Task prompt
When you reach the line containing "->HighModal -> highExit", begin reproducing the material exactly, stop after the line containing "# Exploring Signals", and leave out any pictures along the way.

---- Material shown

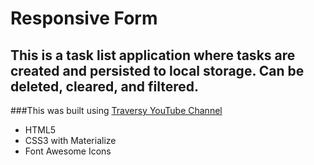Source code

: 

# Responsive Form
## This is a task list application where tasks are created and persisted to local storage. Can be deleted, cleared, and filtered.  
###This  was built using [Traversy YouTube Channel](https://youtu.be/Sb5qOa3R4hY)


- HTML5
- CSS3 with Materialize
- Font Awesome Icons

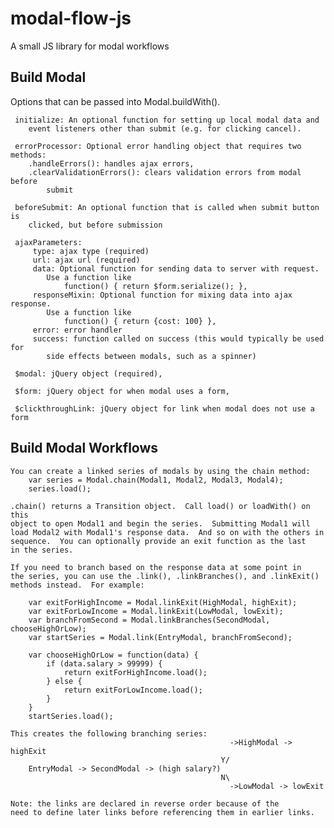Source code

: # modal-flow-js
A small JS library for modal workflows

## Build Modal

Options that can be passed into Modal.buildWith().

     initialize: An optional function for setting up local modal data and
        event listeners other than submit (e.g. for clicking cancel).

     errorProcessor: Optional error handling object that requires two methods:
        .handleErrors(): handles ajax errors,
        .clearValidationErrors(): clears validation errors from modal before
            submit

     beforeSubmit: An optional function that is called when submit button is
        clicked, but before submission

     ajaxParameters:
         type: ajax type (required)
         url: ajax url (required)
         data: Optional function for sending data to server with request.
            Use a function like
                function() { return $form.serialize(); },
         responseMixin: Optional function for mixing data into ajax response.
            Use a function like
                function() { return {cost: 100} },
         error: error handler
         success: function called on success (this would typically be used for
            side effects between modals, such as a spinner)

     $modal: jQuery object (required),

     $form: jQuery object for when modal uses a form,

     $clickthroughLink: jQuery object for link when modal does not use a form

## Build Modal Workflows

    You can create a linked series of modals by using the chain method:
        var series = Modal.chain(Modal1, Modal2, Modal3, Modal4);
        series.load();

    .chain() returns a Transition object.  Call load() or loadWith() on this
    object to open Modal1 and begin the series.  Submitting Modal1 will
    load Modal2 with Modal1's response data.  And so on with the others in
    sequence.  You can optionally provide an exit function as the last
    in the series.

    If you need to branch based on the response data at some point in
    the series, you can use the .link(), .linkBranches(), and .linkExit()
    methods instead.  For example:

        var exitForHighIncome = Modal.linkExit(HighModal, highExit);
        var exitForLowIncome = Modal.linkExit(LowModal, lowExit);
        var branchFromSecond = Modal.linkBranches(SecondModal, chooseHighOrLow);
        var startSeries = Modal.link(EntryModal, branchFromSecond);

        var chooseHighOrLow = function(data) {
            if (data.salary > 99999) {
                return exitForHighIncome.load();
            } else {
                return exitForLowIncome.load();
            }
        }
        startSeries.load();

    This creates the following branching series:
                                                     ->HighModal -> highExit
                                                   Y/
        EntryModal -> SecondModal -> (high salary?)
                                                   N\
                                                     ->LowModal -> lowExit

    Note: the links are declared in reverse order because of the
    need to define later links before referencing them in earlier links.
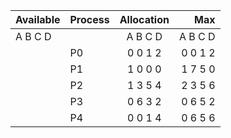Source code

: | Available 	| Process 	| Allocation 	|     Max 	|
|-----------	|---------	|:----------:	|--------:	|
| A B C D   	|         	| A B C D    	| A B C D 	|
|         	  | P0      	|   0 0 1 2  	| 0 0 1 2 	|
|           	| P1      	|   1 0 0 0  	| 1 7 5 0 	|
|           	| P2      	|   1 3 5 4  	| 2 3 5 6 	|
|           	| P3      	|   0 6 3 2  	| 0 6 5 2 	|
|           	| P4      	| 0 0 1 4    	| 0 6 5 6 	|
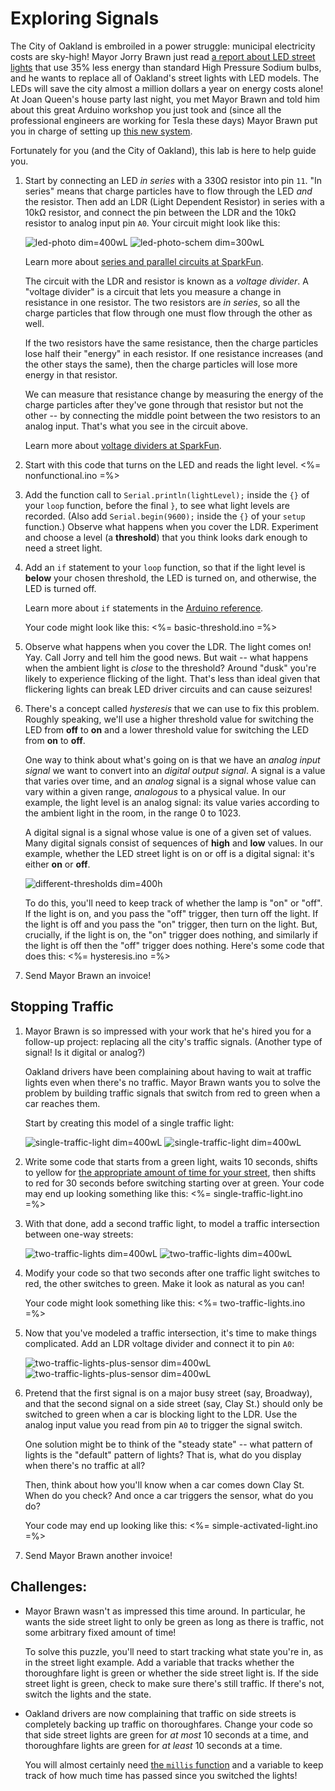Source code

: # Exploring Signals

The City of Oakland is embroiled in a power struggle: municipal electricity costs are sky-high! Mayor Jorry Brawn just read [a report about LED street lights](http://apps1.eere.energy.gov/buildings/publications/pdfs/ssl/oakland_demo_brief.pdf) that use 35% less energy than standard High Pressure Sodium bulbs, and he wants to replace all of Oakland's street lights with LED models. The LEDs will save the city almost a million dollars a year on energy costs alone! At Joan Queen's house party last night, you met Mayor Brawn and told him about this great Arduino workshop you just took and (since all the professional engineers are working for Tesla these days) Mayor Brawn put you in charge of setting up [this new system](http://www2.oaklandnet.com/Government/o/PWA/o/IO/s/SL/).

Fortunately for you (and the City of Oakland), this lab is here to help guide you.

1.  Start by connecting an LED *in series* with a 330Ω resistor into pin `11`. "In series" means that charge particles have to flow through the LED *and* the resistor. Then add an LDR (Light Dependent Resistor) in series with a 10kΩ resistor, and connect the pin between the LDR and the 10kΩ resistor to analog input pin `A0`. Your circuit might look like this:

    ![led-photo dim=400wL](img/led_photo.png "Fritzing for an LED and an LDR in a voltage divider") ![led-photo-schem dim=300wL](img/led_photo_schem.png "Schematic for an LED and an LDR in a voltage divider")
    
    Learn more about [series and parallel circuits at SparkFun](https://learn.sparkfun.com/tutorials/series-and-parallel-circuits).
    
    The circuit with the LDR and resistor is known as a *voltage divider*. A "voltage divider" is a circuit that lets you measure a change in resistance in one resistor. The two resistors are *in series*, so all the charge particles that flow through one must flow through the other as well. 
    
    If the two resistors have the same resistance, then the charge particles lose half their "energy" in each resistor. If one resistance increases (and the other stays the same), then the charge particles will lose more energy in that resistor.
    
    We can measure that resistance change by measuring the energy of the charge particles after they've gone through that resistor but not the other -- by connecting the middle point between the two resistors to an analog input. That's what you see in the circuit above.
    
    Learn more about [voltage dividers at SparkFun](https://learn.sparkfun.com/tutorials/voltage-dividers).

2.  Start with this code that turns on the LED and reads the light level.
    <%= nonfunctional.ino =%>
    
3.  Add the function call to `Serial.println(lightLevel);` inside the `{}` of your `loop` function, before the final `}`, to see what light levels are recorded. (Also add `Serial.begin(9600);` inside the `{}` of your `setup` function.) Observe what happens when you cover the LDR. Experiment and choose a level (a **threshold**) that you think looks dark enough to need a street light.

4.  Add an `if` statement to your `loop` function, so that if the light level is **below** your chosen threshold, the LED is turned on, and otherwise, the LED is turned off. 

    Learn more about `if` statements in the [Arduino reference](http://arduino.cc/en/Reference/Else). 
    
    Your code might look like this:
    <%= basic-threshold.ino =%>
5.  Observe what happens when you cover the LDR. The light comes on! Yay. Call Jorry and tell him the good news. But wait -- what happens when the ambient light is *close* to the threshold? Around "dusk" you're likely to experience flicking of the light. That's less than ideal given that flickering lights can break LED driver circuits and can cause seizures!

6.  There's a concept called *hysteresis* that we can use to fix this problem. Roughly speaking, we'll use a higher threshold value for switching the LED from **off** to **on** and a lower threshold value for switching the LED from **on** to **off**. 

    One way to think about what's going on is that we have an *analog input signal* we want to convert into an *digital output signal*. A signal is a value that varies over time, and an *analog* signal is a signal whose value can vary within a given range, *analogous* to a physical value. In our example, the light level is an analog signal: its value varies according to the ambient light in the room, in the range 0 to 1023.
    
    A digital signal is a signal whose value is one of a given set of values. Many digital signals consist of sequences of **high** and **low** values. In our example, whether the LED street light is on or off is a digital signal: it's either **on** or **off**.

    ![different-thresholds dim=400h](img/different-thresholds.png "An analog input signal and a digital output signal")

    To do this, you'll need to keep track of whether the lamp is "on" or "off". If the light is on, and you pass the "off" trigger, then turn off the light. If the light is off and you pass the "on" trigger, then turn on the light. But, crucially, if the light is on, the "on" trigger does nothing, and similarly if the light is off then the "off" trigger does nothing. Here's some code that does this:
    <%= hysteresis.ino =%>
7.  Send Mayor Brawn an invoice!

## Stopping Traffic

1.  Mayor Brawn is so impressed with your work that he's hired you for a follow-up project: replacing all the city's traffic signals. (Another type of signal! Is it digital or analog?)

    Oakland drivers have been complaining about having to wait at traffic lights even when there's no traffic. Mayor Brawn wants you to solve the problem by building traffic signals that switch from red to green when a car reaches them.
    
    Start by creating this model of a single traffic light:
    
    ![single-traffic-light dim=400wL](img/single_traffic_light.png "Fritzing model of a single traffic light")     ![single-traffic-light dim=400wL](img/single_traffic_light_schem.png "Schematic model of a single traffic light")

2.  Write some code that starts from a green light, waits 10 seconds, shifts to yellow for [the appropriate amount of time for your street](http://www.hayward-ca.gov/CITY-GOVERNMENT/DEPARTMENTS/POLICE/RLCE/pdf/MUTCD_yellow_time_specs.pdf), then shifts to red for 30 seconds before switching starting over at green. Your code may end up looking something like this:
    <%= single-traffic-light.ino =%>
3.  With that done, add a second traffic light, to model a traffic intersection between one-way streets:

    ![two-traffic-lights dim=400wL](img/two_traffic_lights.png "Fritzing model of two traffic lights") ![two-traffic-lights dim=400wL](img/two_traffic_lights.png "Schematic model of two traffic lights")

4.  Modify your code so that two seconds after one traffic light switches to red, the other switches to green. Make it look as natural as you can!

    Your code might look something like this:
    <%= two-traffic-lights.ino =%>
5.  Now that you've modeled a traffic intersection, it's time to make things complicated. Add an LDR voltage divider and connect it to pin `A0`:

    ![two-traffic-lights-plus-sensor dim=400wL](img/two_traffic_lights_plus_sensor.png "Fritzing model of two traffic lights and a light sensor") ![two-traffic-lights-plus-sensor dim=400wL](img/two_traffic_lights_plus_sensor_schem.png "Schematic model of two traffic lights and a light sensor")

6.  Pretend that the first signal is on a major busy street (say, Broadway), and that the second signal on a side street (say, Clay St.) should only be switched to green when a car is blocking light to the LDR. Use the analog input value you read from pin `A0` to trigger the signal switch.

    One solution might be to think of the "steady state" -- what pattern of lights is the "default" pattern of lights? That is, what do you display when there's no traffic at all?
    
    Then, think about how you'll know when a car comes down Clay St. When do you check? And once a car triggers the sensor, what do you do?
    
    Your code may end up looking like this:
    <%= simple-activated-light.ino =%>
7.  Send Mayor Brawn another invoice!

## Challenges:

*   Mayor Brawn wasn't as impressed this time around. In particular, he wants the side street light to only be green as long as there is traffic, not some arbitrary fixed amount of time!

    To solve this puzzle, you'll need to start tracking what state you're in, as in the street light example. Add a variable that tracks whether the thoroughfare light is green or whether the side street light is. If the side street light is green, check to make sure there's still traffic. If there's not, switch the lights and the state.

*   Oakland drivers are now complaining that traffic on side streets is completely backing up traffic on thoroughfares. Change your code so that side street lights are green for *at most* 10 seconds at a time, and thoroughfare lights are green for *at least* 10 seconds at a time.

    You will almost certainly need [the `millis` function](http://arduino.cc/en/Reference/millis) and a variable to keep track of how much time has passed since you switched the lights!
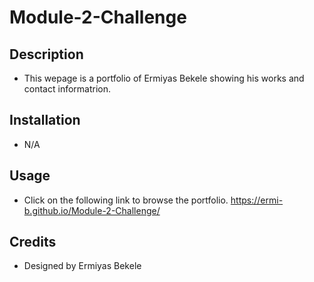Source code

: # Module-2-Challenge

## Description
- This wepage is a portfolio of Ermiyas Bekele showing his works and contact informatrion.

## Installation
- N/A

## Usage
-  Click on the following link to browse the portfolio.
https://ermi-b.github.io/Module-2-Challenge/

## Credits
- Designed by Ermiyas Bekele

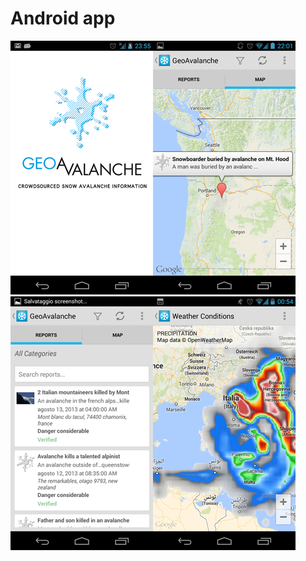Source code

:# Android app

![app1](css/img/app1.png)![app1](css/img/app2.png)![app1](css/img/app3.png)![app1](css/img/app4.png)
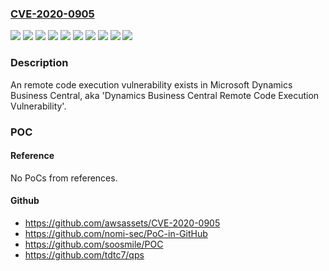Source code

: ### [CVE-2020-0905](https://cve.mitre.org/cgi-bin/cvename.cgi?name=CVE-2020-0905)
![](https://img.shields.io/static/v1?label=Product&message=Dynamics%20365%20Business%20Central%202019%20Release%20Wave%202%20(On-Premise)&color=blue)
![](https://img.shields.io/static/v1?label=Product&message=Dynamics%20365%20Business%20Central%202019%20Spring%20Update&color=blue)
![](https://img.shields.io/static/v1?label=Product&message=Microsoft%20Dynamics%20365%20BC%20On%20Premise&color=blue)
![](https://img.shields.io/static/v1?label=Product&message=Microsoft%20Dynamics%20NAV%202013&color=blue)
![](https://img.shields.io/static/v1?label=Product&message=Microsoft%20Dynamics%20NAV%202015&color=blue)
![](https://img.shields.io/static/v1?label=Product&message=Microsoft%20Dynamics%20NAV%202016&color=blue)
![](https://img.shields.io/static/v1?label=Product&message=Microsoft%20Dynamics%20NAV%202017&color=blue)
![](https://img.shields.io/static/v1?label=Product&message=Microsoft%20Dynamics%20NAV%202018&color=blue)
![](https://img.shields.io/static/v1?label=Version&message=n%2Fa&color=blue)
![](https://img.shields.io/static/v1?label=Vulnerability&message=Remote%20Code%20Execution&color=brighgreen)

### Description

An remote code execution vulnerability exists in Microsoft Dynamics Business Central, aka 'Dynamics Business Central Remote Code Execution Vulnerability'.

### POC

#### Reference
No PoCs from references.

#### Github
- https://github.com/awsassets/CVE-2020-0905
- https://github.com/nomi-sec/PoC-in-GitHub
- https://github.com/soosmile/POC
- https://github.com/tdtc7/qps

--------

Output of the task
                                                     ->HighModal -> highExit
                                                   Y/
        EntryModal -> SecondModal -> (high salary?)
                                                   N\
                                                     ->LowModal -> lowExit

    Note: the links are declared in reverse order because of the
    need to define later links before referencing them in earlier links.
Source code

: | Available 	| Process 	| Allocation 	|     Max 	|
|-----------	|---------	|:----------:	|--------:	|
| A B C D   	|         	| A B C D    	| A B C D 	|
|         	  | P0      	|   0 0 1 2  	| 0 0 1 2 	|
|           	| P1      	|   1 0 0 0  	| 1 7 5 0 	|
|           	| P2      	|   1 3 5 4  	| 2 3 5 6 	|
|           	| P3      	|   0 6 3 2  	| 0 6 5 2 	|
|           	| P4      	| 0 0 1 4    	| 0 6 5 6 	|
Source code

: # Exploring Signals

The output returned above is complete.